The use of the expected value function provides a practical way to convert IVIF data into a solvable crisp model. While this step simplifies the computational process, it also represents a balance between preserving uncertainty information and ensuring tractability.
Despite these advantages, some limitations remain. The increase in problem size due to the introduction of auxiliary variables may restrict applicability to large-scale problems. Additionally, the reliance on expected value transformation may reduce the richness of uncertainty representation.

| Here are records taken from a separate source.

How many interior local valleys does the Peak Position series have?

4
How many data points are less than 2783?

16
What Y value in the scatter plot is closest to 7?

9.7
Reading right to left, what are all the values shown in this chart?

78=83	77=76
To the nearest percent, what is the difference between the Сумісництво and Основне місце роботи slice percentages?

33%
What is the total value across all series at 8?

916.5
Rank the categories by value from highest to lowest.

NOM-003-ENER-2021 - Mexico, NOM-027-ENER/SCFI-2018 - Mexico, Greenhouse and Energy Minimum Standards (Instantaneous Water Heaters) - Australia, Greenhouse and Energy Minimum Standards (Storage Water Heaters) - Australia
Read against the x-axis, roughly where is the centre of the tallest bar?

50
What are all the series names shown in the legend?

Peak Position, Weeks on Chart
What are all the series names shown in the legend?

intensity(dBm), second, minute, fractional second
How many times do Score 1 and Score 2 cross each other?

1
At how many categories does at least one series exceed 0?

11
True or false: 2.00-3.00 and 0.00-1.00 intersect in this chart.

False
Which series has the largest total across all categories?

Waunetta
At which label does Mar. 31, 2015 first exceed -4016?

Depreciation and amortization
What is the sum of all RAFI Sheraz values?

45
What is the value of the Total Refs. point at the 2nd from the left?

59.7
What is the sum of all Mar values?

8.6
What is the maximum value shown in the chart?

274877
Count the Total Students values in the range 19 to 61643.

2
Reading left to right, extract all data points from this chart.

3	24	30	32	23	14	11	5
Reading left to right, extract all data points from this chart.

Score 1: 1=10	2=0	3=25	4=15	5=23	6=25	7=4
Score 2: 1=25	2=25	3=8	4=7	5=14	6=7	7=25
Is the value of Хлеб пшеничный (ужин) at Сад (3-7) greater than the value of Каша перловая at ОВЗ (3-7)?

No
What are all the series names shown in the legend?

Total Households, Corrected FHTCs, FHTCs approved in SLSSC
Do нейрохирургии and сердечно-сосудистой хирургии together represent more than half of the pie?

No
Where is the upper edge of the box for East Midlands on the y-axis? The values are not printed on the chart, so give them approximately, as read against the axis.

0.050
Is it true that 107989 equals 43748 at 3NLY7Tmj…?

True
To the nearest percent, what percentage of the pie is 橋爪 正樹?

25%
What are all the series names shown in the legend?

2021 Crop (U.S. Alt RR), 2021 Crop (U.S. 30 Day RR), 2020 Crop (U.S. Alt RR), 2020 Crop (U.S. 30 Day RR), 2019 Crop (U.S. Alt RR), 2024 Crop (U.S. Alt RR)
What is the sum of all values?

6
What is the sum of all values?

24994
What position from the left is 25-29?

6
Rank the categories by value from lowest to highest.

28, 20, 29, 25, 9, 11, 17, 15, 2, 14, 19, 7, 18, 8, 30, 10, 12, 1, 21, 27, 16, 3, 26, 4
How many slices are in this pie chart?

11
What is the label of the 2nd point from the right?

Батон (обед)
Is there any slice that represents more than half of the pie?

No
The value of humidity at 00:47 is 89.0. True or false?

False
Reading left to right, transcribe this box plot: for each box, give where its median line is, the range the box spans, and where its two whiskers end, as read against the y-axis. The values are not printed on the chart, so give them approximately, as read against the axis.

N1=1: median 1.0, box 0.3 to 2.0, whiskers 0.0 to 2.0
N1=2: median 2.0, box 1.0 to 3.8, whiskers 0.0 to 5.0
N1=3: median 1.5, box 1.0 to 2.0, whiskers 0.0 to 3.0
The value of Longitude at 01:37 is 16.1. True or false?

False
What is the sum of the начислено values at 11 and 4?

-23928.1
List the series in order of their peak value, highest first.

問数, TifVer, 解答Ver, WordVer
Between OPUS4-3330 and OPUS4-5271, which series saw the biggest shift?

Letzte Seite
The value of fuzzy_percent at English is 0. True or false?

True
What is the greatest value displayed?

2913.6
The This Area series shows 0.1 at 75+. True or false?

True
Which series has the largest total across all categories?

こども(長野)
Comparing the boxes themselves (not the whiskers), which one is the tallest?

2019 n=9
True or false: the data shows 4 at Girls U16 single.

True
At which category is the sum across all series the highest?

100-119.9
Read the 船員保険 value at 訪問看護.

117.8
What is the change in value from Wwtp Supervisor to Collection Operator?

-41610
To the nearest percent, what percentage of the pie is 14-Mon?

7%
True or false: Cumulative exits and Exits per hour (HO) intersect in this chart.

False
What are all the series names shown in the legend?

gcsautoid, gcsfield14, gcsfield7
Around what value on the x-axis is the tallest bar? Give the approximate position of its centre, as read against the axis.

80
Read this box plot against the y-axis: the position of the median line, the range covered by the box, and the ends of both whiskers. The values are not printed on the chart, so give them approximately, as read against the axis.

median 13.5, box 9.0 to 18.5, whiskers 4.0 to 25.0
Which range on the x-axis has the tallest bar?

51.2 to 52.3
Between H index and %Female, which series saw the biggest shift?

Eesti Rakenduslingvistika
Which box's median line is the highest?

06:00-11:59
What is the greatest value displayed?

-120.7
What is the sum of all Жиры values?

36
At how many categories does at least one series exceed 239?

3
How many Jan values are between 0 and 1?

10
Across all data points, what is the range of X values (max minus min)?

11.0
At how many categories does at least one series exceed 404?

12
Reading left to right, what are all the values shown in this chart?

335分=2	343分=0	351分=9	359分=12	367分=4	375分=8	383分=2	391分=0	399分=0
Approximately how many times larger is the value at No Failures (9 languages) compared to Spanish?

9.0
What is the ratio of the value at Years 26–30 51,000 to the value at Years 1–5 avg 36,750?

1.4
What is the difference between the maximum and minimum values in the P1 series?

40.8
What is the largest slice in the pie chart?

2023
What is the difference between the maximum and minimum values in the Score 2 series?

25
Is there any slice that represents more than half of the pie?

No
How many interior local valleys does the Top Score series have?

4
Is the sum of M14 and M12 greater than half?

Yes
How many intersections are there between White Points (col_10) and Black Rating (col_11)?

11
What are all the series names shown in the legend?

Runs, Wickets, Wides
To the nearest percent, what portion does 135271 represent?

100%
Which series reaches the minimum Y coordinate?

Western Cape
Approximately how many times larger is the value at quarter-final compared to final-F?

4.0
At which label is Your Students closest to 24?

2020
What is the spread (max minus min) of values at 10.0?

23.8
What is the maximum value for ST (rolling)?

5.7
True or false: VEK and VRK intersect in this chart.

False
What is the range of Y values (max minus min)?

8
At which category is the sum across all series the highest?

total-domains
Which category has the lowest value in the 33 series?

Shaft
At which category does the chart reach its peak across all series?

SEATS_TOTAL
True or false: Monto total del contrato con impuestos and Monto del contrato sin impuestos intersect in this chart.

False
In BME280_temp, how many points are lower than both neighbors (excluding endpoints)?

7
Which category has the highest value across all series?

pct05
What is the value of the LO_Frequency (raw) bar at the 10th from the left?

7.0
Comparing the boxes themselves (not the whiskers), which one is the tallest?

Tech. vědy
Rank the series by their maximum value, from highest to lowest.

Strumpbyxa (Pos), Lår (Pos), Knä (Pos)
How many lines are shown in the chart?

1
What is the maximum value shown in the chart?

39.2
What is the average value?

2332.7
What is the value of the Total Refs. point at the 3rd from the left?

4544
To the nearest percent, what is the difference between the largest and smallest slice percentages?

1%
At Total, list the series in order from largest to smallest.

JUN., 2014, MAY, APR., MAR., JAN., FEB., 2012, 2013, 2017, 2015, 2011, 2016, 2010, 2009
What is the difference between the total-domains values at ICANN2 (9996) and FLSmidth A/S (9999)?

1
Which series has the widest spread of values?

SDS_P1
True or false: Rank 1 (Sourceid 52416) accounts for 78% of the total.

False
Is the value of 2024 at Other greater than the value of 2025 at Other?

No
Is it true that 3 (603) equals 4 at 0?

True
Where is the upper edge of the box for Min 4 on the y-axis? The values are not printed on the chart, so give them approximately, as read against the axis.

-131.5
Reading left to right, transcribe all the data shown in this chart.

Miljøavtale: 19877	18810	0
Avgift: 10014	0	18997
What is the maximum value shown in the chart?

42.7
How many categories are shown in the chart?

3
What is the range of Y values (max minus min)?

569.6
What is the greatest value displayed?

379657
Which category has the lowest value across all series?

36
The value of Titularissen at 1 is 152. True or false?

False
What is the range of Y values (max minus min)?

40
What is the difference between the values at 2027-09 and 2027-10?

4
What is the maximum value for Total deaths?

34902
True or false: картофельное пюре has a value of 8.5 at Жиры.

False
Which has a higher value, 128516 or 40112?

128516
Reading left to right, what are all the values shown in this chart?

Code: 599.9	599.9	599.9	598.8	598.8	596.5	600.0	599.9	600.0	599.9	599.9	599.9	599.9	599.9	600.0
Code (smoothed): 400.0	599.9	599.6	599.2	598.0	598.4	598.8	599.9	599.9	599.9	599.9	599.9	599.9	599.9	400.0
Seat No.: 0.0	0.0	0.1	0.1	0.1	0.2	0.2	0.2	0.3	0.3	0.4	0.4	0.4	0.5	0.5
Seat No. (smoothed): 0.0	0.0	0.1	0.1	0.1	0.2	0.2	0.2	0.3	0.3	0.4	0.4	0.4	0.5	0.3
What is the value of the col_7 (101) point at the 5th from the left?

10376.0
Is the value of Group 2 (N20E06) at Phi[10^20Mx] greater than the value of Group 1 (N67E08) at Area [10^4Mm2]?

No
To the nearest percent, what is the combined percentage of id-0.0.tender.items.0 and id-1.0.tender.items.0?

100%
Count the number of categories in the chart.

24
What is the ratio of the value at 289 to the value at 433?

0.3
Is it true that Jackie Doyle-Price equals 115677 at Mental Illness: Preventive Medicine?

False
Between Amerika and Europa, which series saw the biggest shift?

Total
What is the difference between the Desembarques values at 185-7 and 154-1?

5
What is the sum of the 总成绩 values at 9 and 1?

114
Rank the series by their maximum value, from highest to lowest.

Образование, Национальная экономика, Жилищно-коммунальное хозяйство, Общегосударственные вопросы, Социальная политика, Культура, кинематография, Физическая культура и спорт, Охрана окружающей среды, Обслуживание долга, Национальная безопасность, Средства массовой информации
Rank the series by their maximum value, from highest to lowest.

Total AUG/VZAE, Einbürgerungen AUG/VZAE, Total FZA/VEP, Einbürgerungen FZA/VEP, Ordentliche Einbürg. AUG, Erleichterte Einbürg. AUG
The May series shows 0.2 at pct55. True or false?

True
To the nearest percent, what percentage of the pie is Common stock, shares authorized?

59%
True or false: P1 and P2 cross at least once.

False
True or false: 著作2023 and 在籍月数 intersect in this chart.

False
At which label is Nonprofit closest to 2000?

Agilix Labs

Future research may focus on:
Developing more efficient linearization or approximation techniques, Extending the model to hybrid uncertainty environments. Applying the method to real-world large-scale optimization problems.
Conclusion
Although hybrid uncertainty models combining probabilistic and fuzzy information are important, this study focuses on IVIF uncertainty as a balance between expressive modeling and computational tractability. This work delineates a method for addressing the FIVIFMQP problem utilizing IVIF numbers for all parameters and decision factors. The author initially employed a linearization technique to convert the quadratic objective function into a linear format. Subsequently, we applied the anticipated value function to all coefficients of the objective function and constraints to convert the issue into its precise counterpart. The extended fuzzy technique simplifies the crisp issue to a singular quadratic programming problem. A compromise solution to the FIVIFMQP problem was ultimately achieved by addressing the multilevel programming issue. The author provided an example to illustrate the application of the proposed method in addressing the FIVIFMQP problem. The presented example is designed to illustrate the applicability of the proposed model. However, further validation on large-scale and real-world problems is required to fully assess the computational performance and scalability of the approach. This remains an important direction for future research. In additional this study provided a focused review of uncertainty models in multilevel quadratic programming, systematically classifying previous contributions according to the type of uncertainty, the approaches used to handle it, and whether uncertainty affects parameters or decision variables. This targeted review reinforces the manuscript's claim of novelty: to the best of our knowledge, there is no existing algorithm specifically designed for the FIVIFMQP problem. By clearly locating this gap in the literature and proposing a practical solution, the paper not only fills an important methodological void but also outlines concrete directions for future research and application. Future research may focus on extending the model to hybrid uncertainty environments, improving computational efficiency, and applying the approach to large-scale real-world problems, and applying the approach to large-scale real-world problems, and an empirical benchmarking study comparing the proposed uncertainty-handling framework against recently developed techniques in related optimization settings to further substantiate its computational and solution-quality performance.
Footnotes
Funding
The authors received no financial support for the research, authorship, and/or publication of this article.
Declaration of Conflicting Interests
The authors declared no potential conflicts of interest with respect to the research, authorship, and/or publication of this article.
Data Availability Statement
No data was used, generated, or analysed in the course of this study. Consequently, the Data Availability section is not applicable.